▶ _Work order_: Among the lines of the listing below, count those with the string "into". Give the number and no commentary.

━━━

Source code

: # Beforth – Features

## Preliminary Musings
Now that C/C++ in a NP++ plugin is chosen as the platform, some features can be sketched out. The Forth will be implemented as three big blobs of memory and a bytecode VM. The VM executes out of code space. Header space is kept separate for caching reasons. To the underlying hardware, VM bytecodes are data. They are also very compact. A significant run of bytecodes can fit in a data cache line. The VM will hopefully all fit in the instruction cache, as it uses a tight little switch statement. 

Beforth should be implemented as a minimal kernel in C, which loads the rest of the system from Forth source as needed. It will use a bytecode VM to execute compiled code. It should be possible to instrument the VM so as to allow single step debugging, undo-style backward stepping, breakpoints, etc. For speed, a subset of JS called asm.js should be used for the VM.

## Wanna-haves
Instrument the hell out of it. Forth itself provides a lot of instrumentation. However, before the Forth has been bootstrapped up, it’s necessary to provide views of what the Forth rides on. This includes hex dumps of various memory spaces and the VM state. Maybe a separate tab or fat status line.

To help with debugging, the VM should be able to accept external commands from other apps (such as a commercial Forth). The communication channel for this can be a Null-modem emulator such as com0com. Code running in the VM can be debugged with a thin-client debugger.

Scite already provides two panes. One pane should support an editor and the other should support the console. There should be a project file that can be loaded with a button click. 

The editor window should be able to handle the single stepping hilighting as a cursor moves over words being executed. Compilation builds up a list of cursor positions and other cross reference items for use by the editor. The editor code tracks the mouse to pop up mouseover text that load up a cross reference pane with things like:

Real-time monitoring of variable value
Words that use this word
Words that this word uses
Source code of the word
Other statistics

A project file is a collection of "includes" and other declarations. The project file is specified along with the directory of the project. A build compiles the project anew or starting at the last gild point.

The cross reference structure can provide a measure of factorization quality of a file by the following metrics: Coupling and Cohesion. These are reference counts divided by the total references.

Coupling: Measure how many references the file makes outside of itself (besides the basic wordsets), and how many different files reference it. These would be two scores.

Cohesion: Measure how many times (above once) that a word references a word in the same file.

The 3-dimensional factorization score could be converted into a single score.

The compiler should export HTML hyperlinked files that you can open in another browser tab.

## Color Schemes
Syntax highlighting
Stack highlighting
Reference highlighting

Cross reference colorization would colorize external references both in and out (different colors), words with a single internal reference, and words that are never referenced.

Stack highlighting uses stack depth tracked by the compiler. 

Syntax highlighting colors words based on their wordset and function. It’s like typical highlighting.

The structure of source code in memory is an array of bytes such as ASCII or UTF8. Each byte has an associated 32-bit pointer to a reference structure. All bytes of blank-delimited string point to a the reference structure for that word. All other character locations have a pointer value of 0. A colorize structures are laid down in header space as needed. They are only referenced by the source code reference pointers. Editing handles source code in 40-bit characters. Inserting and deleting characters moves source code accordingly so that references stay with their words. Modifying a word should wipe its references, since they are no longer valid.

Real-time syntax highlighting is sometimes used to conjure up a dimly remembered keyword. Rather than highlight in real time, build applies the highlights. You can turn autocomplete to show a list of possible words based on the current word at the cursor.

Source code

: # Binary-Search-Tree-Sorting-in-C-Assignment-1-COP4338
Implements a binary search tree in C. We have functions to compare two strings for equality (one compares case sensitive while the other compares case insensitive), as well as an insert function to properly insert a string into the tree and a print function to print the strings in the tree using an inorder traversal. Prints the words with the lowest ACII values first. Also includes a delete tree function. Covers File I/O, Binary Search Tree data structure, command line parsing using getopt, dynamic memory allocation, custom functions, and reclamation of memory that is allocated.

━━━

▶ _Solved exercise_: 2